With that in mind, we have over the last several years begun very aggressively to strengthen our analytical ranks that were so dangerously thinned after the Cold War. CIA, for example, is engaged in the largest across-the-board recruiting drive in a decade, and we are bringing in first-rate talent. We have established a new Sherman Kent School for Intelligence Analysis to intensively train the new recruits. Beyond increasing our bench strength against key targets, we are going all out to achieve greater analytic depth. We are providing incentives for analysts to stay on their accounts longer. We are affording our analysts greater opportunities to travel and to broaden their experience. Because we claim no monopoly on wisdom, we are bringing in outside experts for short tours as scholars-in-residence. We also are encouraging our analysts to expand their contacts with specialists elsewhere in government, in the private sector and in academia.
Our objective is a vigorous, creative, agile analytic capability that is equal to 21st century challenges and second to none.

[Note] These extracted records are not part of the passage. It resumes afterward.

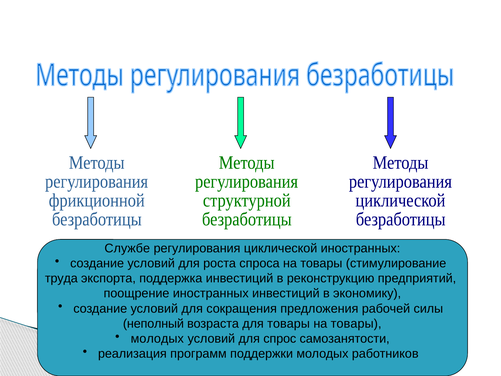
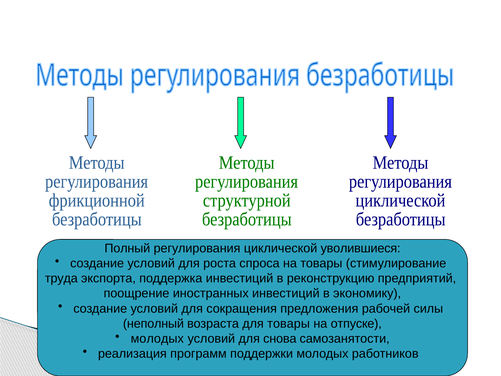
Службе: Службе -> Полный
циклической иностранных: иностранных -> уволившиеся
товары at (356, 323): товары -> отпуске
спрос: спрос -> снова
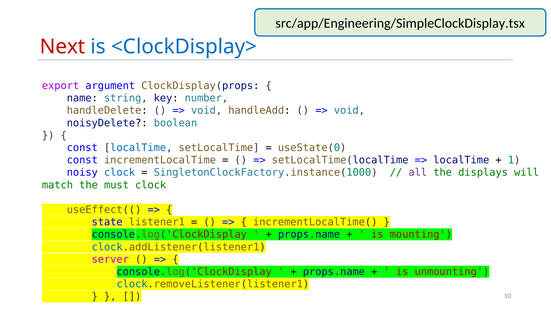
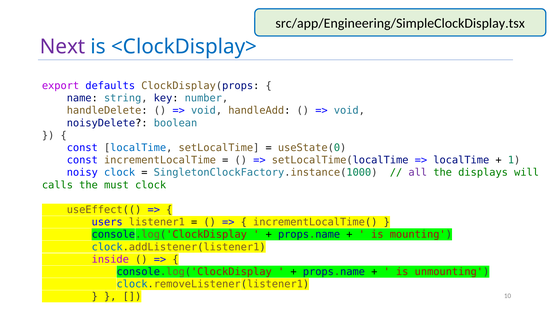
Next colour: red -> purple
argument: argument -> defaults
match: match -> calls
state: state -> users
server: server -> inside
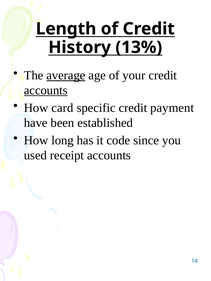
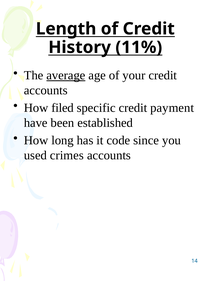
13%: 13% -> 11%
accounts at (46, 90) underline: present -> none
card: card -> filed
receipt: receipt -> crimes
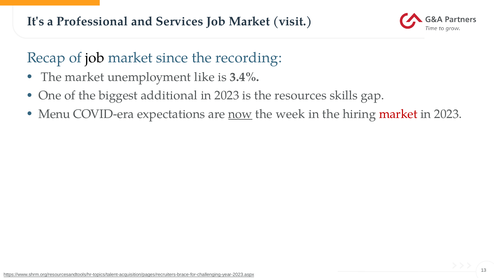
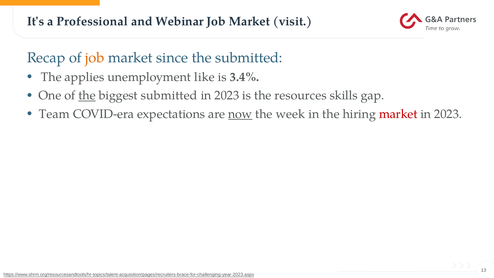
Services: Services -> Webinar
job at (95, 58) colour: black -> orange
the recording: recording -> submitted
The market: market -> applies
the at (87, 96) underline: none -> present
biggest additional: additional -> submitted
Menu: Menu -> Team
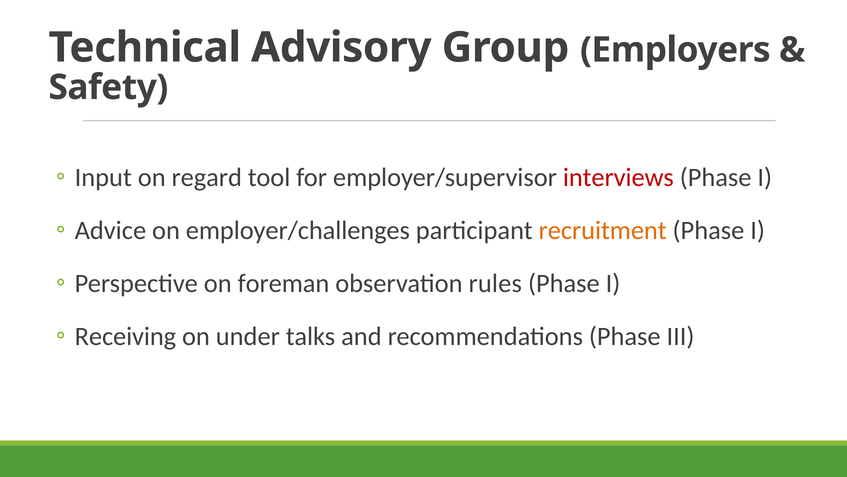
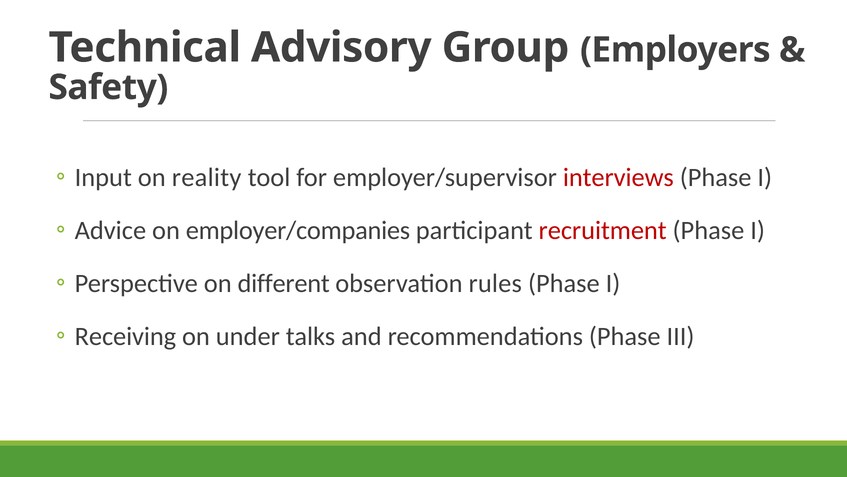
regard: regard -> reality
employer/challenges: employer/challenges -> employer/companies
recruitment colour: orange -> red
foreman: foreman -> different
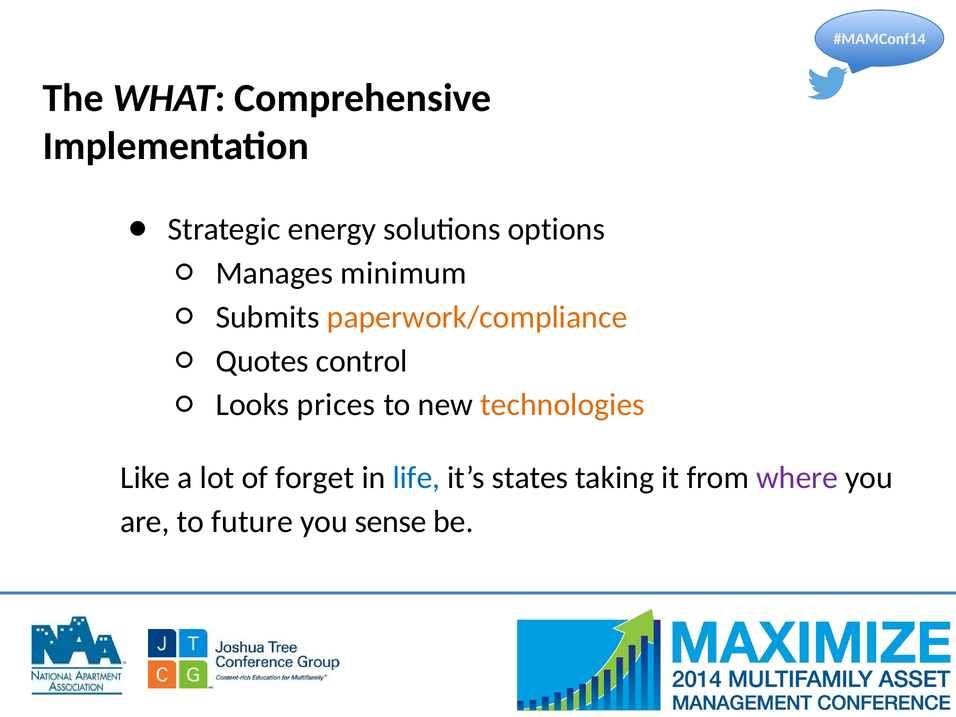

I will close my comments on all that has changed in the analysis business by talking about what hasn't changed at all. I've mentioned Sherman Kent frequently, and let me say that today's analysts have the same three wishes that he used to talk about in his day: "To know everything. To be believed. And to exercise a positive influence on policy."
Of course, today's analysts don't know everything — that's why they still call 'em estimates. And they realize, as did their predecessors, that they won't always be believed, in spite of the rigor of their analysis. As to whether our analysts have a meaningful influence on policy, we will soon hear from former decision makers on that score. As for the decade I've just discussed, I can tell you that if the volume of questions we answer is any indication, our analysts have been very influential indeed. I am very proud of what they've accomplished.
Thank you. I would be happy to hear your thoughts and take your questions.